Task prompt:
According to the PortalJS maps post, which map formats does PortalJS currently support?

Excerpted text:
....................

Perhaps you already understand that the effective data visualization lies in the adept utilization of various data components. Within PortalJS, we take data visualization a step further. It's not just about displaying data - it's about telling a captivating story through the strategic orchestration of a diverse array of data components.
We are now eager to share our latest enhancement to PortalJS: maps, a powerful tool for visualizing geospatial data. In this post, we will to take you on a tour of our experiments and progress in enhancing map functionalities on PortalJS. Our journey into this innovative feature is still in its early stages, with new facets being unveiled and refined as we perfect our API. Still, this exciting development opens a new avenue for visualizing data, enhancing your ability to convey complex geospatial information with clarity and precision.
Maps play a crucial role in geospatial data visualization. Several formats exist for storing and sharing this type of data, with GeoJSON, KML, and shapefiles being among the most popular. As a prominent figure in the field of open-source data portal platforms, PortalJS strives to support as many map formats as possible.
Taking inspiration from the ckanext-geoview extension, we currently support KML and GeoJSON formats in PortalJS. This remarkable extension is a plugin for CKAN, the world’s leading open source data management system, that enables users to visualize geospatial data in diverse formats on an interactive map. Apart from KML and GeoJSON formats support, our roadmap entails extending compatibility to encompass all other formats supported by ckanext-geoview. Rest assured, we are committed to empowering users with a wide array of map format options in the future.
So, what makes these formats special?
- GeoJSON: This format uses JSON to depict simple geographic features and their associated attributes. It's often hailed as the most popular choice in the field.
- KML: An XML-based format, KML can store details like placemarks, paths, polygons, and styles.
- Shapefiles: These are file collections that store vector data—points, lines, and polygons—and their attributes.
OpenLayers is a high-performance library packed with features for creating interactive web maps. OpenLayers can display map tiles, vector data, and markers sourced from anywhere on any webpage. It's an excellent tool for leveraging geographic information of all kinds.
Both components have some similar features and props, such as:
Our initial version enables the use of both vectors and points to display information. Points are simpler and faster to render than vectors, but they have less detail and interactivity. For example, if you have data that is represented by coordinates or addresses, you can use points to show them on the map. This way, you can avoid time-consuming loading and rendering complex vector shapes that may slow down your map.

....................

Information given:
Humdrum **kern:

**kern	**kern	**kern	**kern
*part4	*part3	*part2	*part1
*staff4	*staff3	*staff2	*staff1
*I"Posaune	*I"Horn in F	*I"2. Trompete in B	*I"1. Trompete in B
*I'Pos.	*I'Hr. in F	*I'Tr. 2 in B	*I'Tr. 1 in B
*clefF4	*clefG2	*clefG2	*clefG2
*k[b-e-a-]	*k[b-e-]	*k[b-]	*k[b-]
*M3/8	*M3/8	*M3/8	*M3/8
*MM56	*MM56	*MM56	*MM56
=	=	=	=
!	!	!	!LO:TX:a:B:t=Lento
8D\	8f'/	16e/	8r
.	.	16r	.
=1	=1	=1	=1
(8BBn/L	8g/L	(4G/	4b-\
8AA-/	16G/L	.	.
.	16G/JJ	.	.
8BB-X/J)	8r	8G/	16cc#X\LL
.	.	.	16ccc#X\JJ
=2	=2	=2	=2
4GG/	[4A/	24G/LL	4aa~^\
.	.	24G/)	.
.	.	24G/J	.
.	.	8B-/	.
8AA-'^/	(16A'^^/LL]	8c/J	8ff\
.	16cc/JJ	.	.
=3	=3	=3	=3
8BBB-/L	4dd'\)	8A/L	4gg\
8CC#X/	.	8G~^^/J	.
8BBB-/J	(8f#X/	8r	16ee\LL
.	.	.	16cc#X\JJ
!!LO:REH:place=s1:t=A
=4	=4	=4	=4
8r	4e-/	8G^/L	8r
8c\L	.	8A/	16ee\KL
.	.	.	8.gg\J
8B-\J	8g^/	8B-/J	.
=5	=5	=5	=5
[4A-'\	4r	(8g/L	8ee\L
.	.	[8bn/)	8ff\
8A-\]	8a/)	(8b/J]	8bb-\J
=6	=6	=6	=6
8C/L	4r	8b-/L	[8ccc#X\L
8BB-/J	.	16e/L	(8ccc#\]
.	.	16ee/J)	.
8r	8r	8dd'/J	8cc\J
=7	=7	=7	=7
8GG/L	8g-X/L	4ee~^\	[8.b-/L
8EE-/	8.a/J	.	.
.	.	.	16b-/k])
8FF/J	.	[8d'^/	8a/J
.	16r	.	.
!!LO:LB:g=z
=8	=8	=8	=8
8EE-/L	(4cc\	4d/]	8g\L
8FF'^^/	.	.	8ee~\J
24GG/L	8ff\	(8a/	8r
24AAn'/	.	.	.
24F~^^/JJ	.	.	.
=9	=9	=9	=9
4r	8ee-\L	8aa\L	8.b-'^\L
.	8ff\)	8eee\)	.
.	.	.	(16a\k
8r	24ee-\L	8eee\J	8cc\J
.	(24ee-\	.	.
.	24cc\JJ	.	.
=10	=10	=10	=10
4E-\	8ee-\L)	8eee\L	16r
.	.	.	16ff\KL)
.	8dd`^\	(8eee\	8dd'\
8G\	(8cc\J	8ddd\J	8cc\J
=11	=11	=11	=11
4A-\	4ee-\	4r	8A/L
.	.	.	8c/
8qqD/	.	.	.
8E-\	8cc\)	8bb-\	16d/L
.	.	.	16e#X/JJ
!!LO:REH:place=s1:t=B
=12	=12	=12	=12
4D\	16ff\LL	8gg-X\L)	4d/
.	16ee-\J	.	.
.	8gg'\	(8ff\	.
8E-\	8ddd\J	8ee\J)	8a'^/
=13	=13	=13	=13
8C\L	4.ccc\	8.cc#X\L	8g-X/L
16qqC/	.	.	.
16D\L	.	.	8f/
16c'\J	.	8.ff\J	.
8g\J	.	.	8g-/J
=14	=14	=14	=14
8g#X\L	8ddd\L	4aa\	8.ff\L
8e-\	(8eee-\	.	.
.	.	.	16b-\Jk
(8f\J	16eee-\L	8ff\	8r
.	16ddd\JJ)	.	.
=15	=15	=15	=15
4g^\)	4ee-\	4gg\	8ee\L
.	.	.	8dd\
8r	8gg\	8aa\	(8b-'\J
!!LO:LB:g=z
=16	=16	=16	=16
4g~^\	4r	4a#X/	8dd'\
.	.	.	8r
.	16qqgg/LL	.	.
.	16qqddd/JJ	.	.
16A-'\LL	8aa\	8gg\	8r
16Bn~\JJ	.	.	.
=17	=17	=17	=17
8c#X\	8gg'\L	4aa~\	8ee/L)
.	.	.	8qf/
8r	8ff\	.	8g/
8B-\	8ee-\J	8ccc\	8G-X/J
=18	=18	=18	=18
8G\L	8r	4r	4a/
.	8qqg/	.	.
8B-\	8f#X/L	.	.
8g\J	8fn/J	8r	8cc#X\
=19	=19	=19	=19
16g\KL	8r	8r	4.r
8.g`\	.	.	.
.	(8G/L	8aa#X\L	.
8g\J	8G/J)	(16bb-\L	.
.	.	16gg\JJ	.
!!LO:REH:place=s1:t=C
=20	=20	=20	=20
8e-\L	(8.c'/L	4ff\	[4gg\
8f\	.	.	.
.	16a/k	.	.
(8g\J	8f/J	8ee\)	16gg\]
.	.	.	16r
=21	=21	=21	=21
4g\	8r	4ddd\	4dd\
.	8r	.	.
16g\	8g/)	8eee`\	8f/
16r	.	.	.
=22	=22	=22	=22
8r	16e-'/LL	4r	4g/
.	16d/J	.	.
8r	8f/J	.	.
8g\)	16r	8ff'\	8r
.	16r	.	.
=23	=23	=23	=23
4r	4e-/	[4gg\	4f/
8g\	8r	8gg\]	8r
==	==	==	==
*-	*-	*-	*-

....................

Answer area:
KML and GeoJSON.